In her third solo exhibition at pt. 2 Gallery, Los Angeles-based artist Molly Bounds invitations viewers right into a hazy terrain of reminiscence, proof, and misrecognition. Transmissions unfolds like a murky investigation the place private historical past turns into fragmented and instinct sends blended alerts. Bounds makes use of the concept of receiving alerts—radio frequencies, premonitions, visions, and indicators—as a framework for navigating the skinny line between reality and fiction, actuality and projection. Is it protected to be open to “receiving”?
Steeped in ambiance and unease, Bounds’ work characteristic faces turned away or obscured—figures seen by means of a shifting lens—someplace between serenity and suspicion. Shadows stretch throughout home interiors and landscapes alike, warping time and perspective. Drawing from a household historical past of detective work and mysticism, Bounds poses a psychic panorama that feels as very similar to a dreamy hallucination because it does a criminal offense scene.

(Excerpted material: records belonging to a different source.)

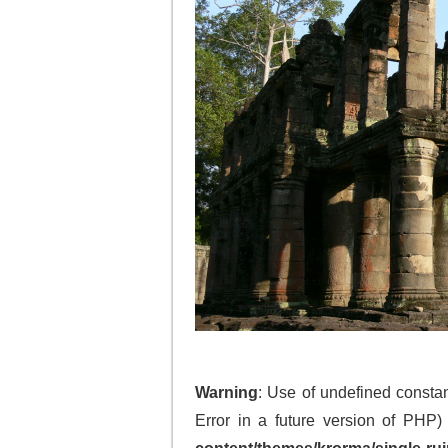
Warning
: Use of undefined cons
Error in a future version of PHP)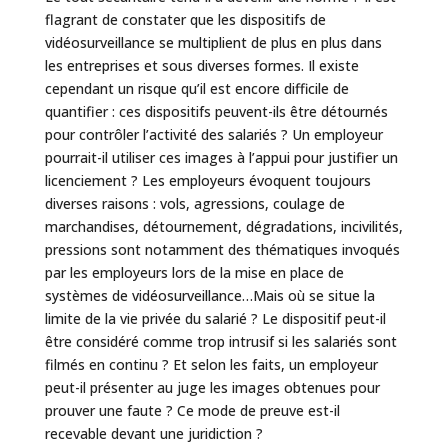
flagrant de constater que les dispositifs de
vidéosurveillance se multiplient de plus en plus dans
les entreprises et sous diverses formes. Il existe
cependant un risque qu’il est encore difficile de
quantifier : ces dispositifs peuvent-ils être détournés
pour contrôler l’activité des salariés ? Un employeur
pourrait-il utiliser ces images à l’appui pour justifier un
licenciement ? Les employeurs évoquent toujours
diverses raisons : vols, agressions, coulage de
marchandises, détournement, dégradations, incivilités,
pressions sont notamment des thématiques invoqués
par les employeurs lors de la mise en place de
systèmes de vidéosurveillance…Mais où se situe la
limite de la vie privée du salarié ? Le dispositif peut-il
être considéré comme trop intrusif si les salariés sont
filmés en continu ? Et selon les faits, un employeur
peut-il présenter au juge les images obtenues pour
prouver une faute ? Ce mode de preuve est-il
recevable devant une juridiction ?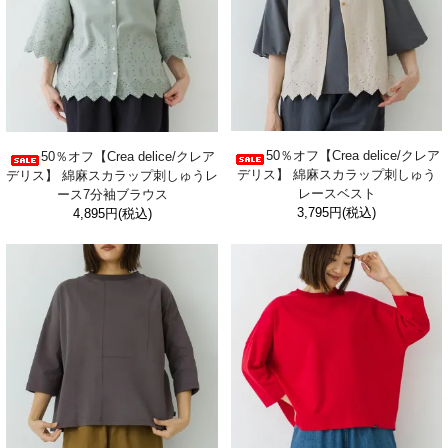
50％オフ【Crea delice/クレア
50％オフ【Crea delice/クレア
デリス】 綿麻スカラップ刺しゅう
デリス】 綿麻スカラップ刺しゅうレ
レースベスト
ース7分袖ブラウス
3,795円(税込)
4,895円(税込)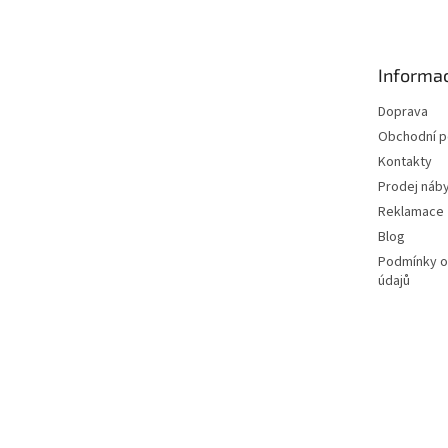
p
a
t
Informac
í
Doprava
Obchodní 
Kontakty
Prodej náby
Reklamace
Blog
Podmínky o
údajů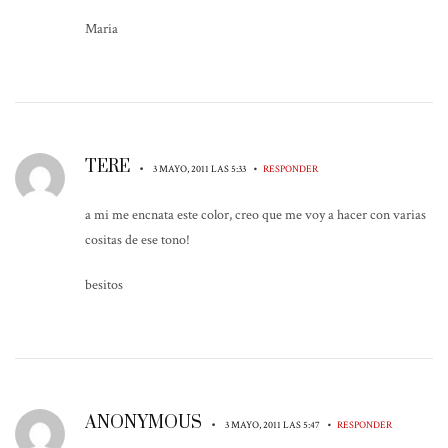
Maria
TERE
•
•
3 MAYO, 2011 LAS 5:33
RESPONDER
a mi me encnata este color, creo que me voy a hacer con varias
cositas de ese tono!
besitos
ANONYMOUS
•
•
3 MAYO, 2011 LAS 5:47
RESPONDER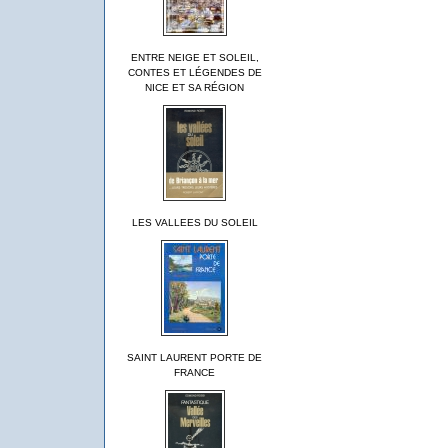
ENTRE NEIGE ET SOLEIL,
CONTES ET LÉGENDES DE
NICE ET SA RÉGION
LES VALLEES DU SOLEIL
SAINT LAURENT PORTE DE
FRANCE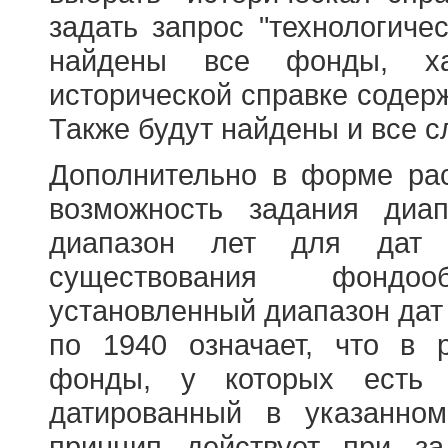
задать запрос "технологичес
найдены все фонды, ха
исторической справке содерж
Также будут найдены и все с
Дополнительно в форме ра
возможность задания диа
диапазон лет для дат
существования фондооб
установленный диапазон дат
по 1940 означает, что в 
фонды, у которых есть 
датированный в указанно
принцип действует при з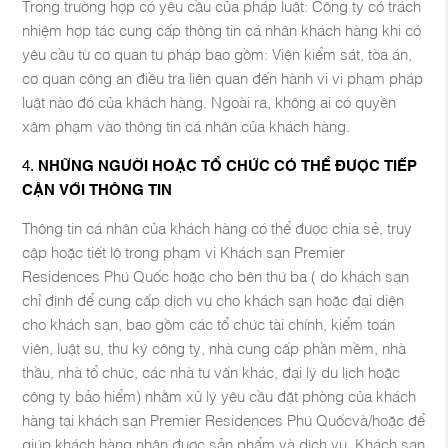
Trong trường hợp có yêu cầu của pháp luật: Công ty có trách
nhiệm hợp tác cung cấp thông tin cá nhân khách hàng khi có
yêu cầu từ cơ quan tư pháp bao gồm: Viện kiểm sát, tòa án,
cơ quan công an điều tra liên quan đến hành vi vi phạm pháp
luật nào đó của khách hàng. Ngoài ra, không ai có quyền
xâm phạm vào thông tin cá nhân của khách hàng.
NHỮNG NGƯỜI HOẶC TỔ CHỨC CÓ THỂ ĐƯỢC TIẾP
CẬN VỚI THÔNG TIN
Thông tin cá nhân của khách hàng có thể được chia sẻ, truy
cập hoặc tiết lộ trong phạm vi Khách sạn Premier
Residences Phú Quốc hoặc cho bên thứ ba ( do khách sạn
chỉ định để cung cấp dịch vụ cho khách sạn hoặc đại diện
cho khách sạn, bao gồm các tổ chức tài chính, kiểm toán
viên, luật sư, thư ký công ty, nhà cung cấp phần mềm, nhà
thầu, nhà tổ chức, các nhà tư vấn khác, đại lý du lịch hoặc
công ty bảo hiểm) nhằm xử lý yêu cầu đặt phòng của khách
hàng tại khách sạn Premier Residences Phú Quốcvà/hoặc để
giúp khách hàng nhận được sản phẩm và dịch vụ. Khách sạn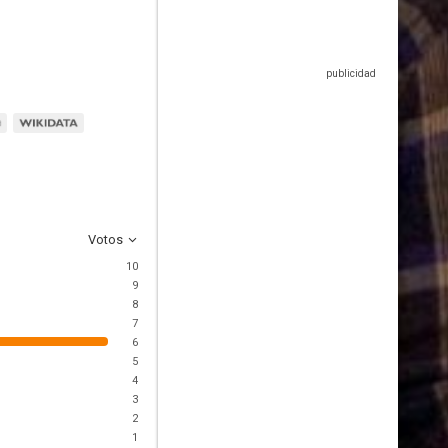
Votos
10
9
8
7
6
5
4
3
2
1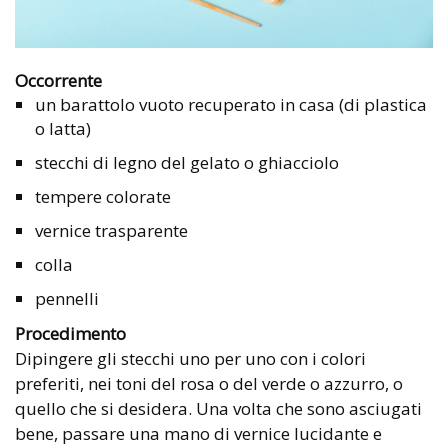
Occorrente
un barattolo vuoto recuperato in casa (di plastica
o latta)
stecchi di legno del gelato o ghiacciolo
tempere colorate
vernice trasparente
colla
pennelli
Procedimento
Dipingere gli stecchi uno per uno con i colori
preferiti, nei toni del rosa o del verde o azzurro, o
quello che si desidera. Una volta che sono asciugati
bene, passare una mano di vernice lucidante e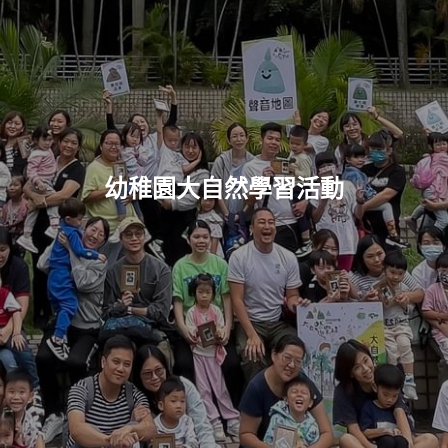
訂閱遊沐
幼稚園大自然學習活動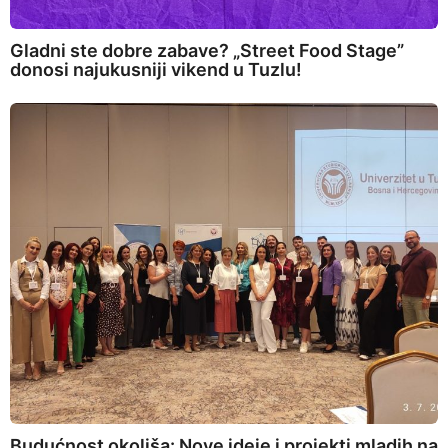
Gladni ste dobre zabave? „Street Food Stage”
donosi najukusniji vikend u Tuzlu!
Budućnost okoliša: Nove ideje i projekti mladih na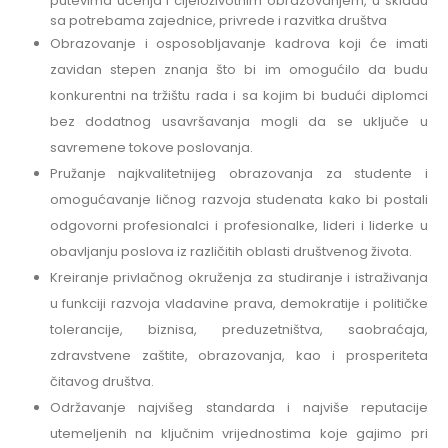
putevima učenja i cijeloživotnim obrazovanjem, u skladu
sa potrebama zajednice, privrede i razvitka društva
Obrazovanje i osposobljavanje kadrova koji će imati
zavidan stepen znanja što bi im omogućilo da budu
konkurentni na tržištu rada i sa kojim bi budući diplomci
bez dodatnog usavršavanja mogli da se uključe u
savremene tokove poslovanja.
Pružanje najkvalitetnijeg obrazovanja za studente i
omogućavanje ličnog razvoja studenata kako bi postali
odgovorni profesionalci i profesionalke, lideri i liderke u
obavljanju poslova iz različitih oblasti društvenog života.
Kreiranje privlačnog okruženja za studiranje i istraživanja
u funkciji razvoja vladavine prava, demokratije i političke
tolerancije, biznisa, preduzetništva, saobraćaja,
zdravstvene zaštite, obrazovanja, kao i prosperiteta
čitavog društva.
Održavanje najvišeg standarda i najviše reputacije
utemeljenih na ključnim vrijednostima koje gajimo pri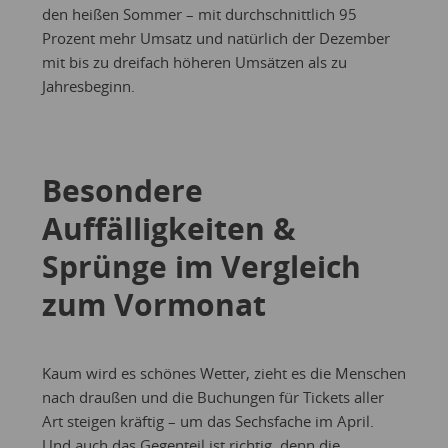
den heißen Sommer – mit durchschnittlich 95
Prozent mehr Umsatz und natürlich der Dezember
mit bis zu dreifach höheren Umsätzen als zu
Jahresbeginn.
Besondere
Auffälligkeiten &
Sprünge im Vergleich
zum Vormonat
Kaum wird es schönes Wetter, zieht es die Menschen
nach draußen und die Buchungen für Tickets aller
Art steigen kräftig – um das Sechsfache im April.
Und auch das Gegenteil ist richtig, denn die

Sculptural parts operate as a genealogical museum exposing familial strategies of reasoning spanning generations —previous and current totems from a lineage of instinct and spying. A gardening glove solid in iron, grandfather’s binoculars, nanny’s magnifying glass, a dowsing rod: every object holds mythologized significance, pulled from household historical past and speculative fiction alike. These works blur the road between imparted info and fabricated drama, conjuring a case file assembled from half-truths, heirlooms, and imagined threats.
Bounds explores the concept of hyperstition—fictions that change into actual just by being believed—suggesting that worst-case eventualities, as soon as imagined, can form notion, habits, and even actuality itself. In Useless Ringer, a prophecy turns into a robust (and probably harmful) type of creation. A peephole portrait of her sister in a state of ease invitations an air of deviance or hazard. Can merely asking, “what might go improper?” invite turmoil? In A Rock That Says No (Pink Gentle), Bounds references Philip Ok. Dick’s Exegesis—his sprawling, handwritten archive of visions and theories sparked by a revelatory expertise in 1974. The work’s esoteric logic and obsessive element echo all through the exhibition, contributing to a destabilized narrative that flirts with each insanity and revelation, delirium and religious inheritance.
By casting the viewer because the observer—all the time barely eliminated—Bounds levels a quiet type of paranoia: in a world the place genius and psychosis share a line of connection, can a intestine feeling be trusted?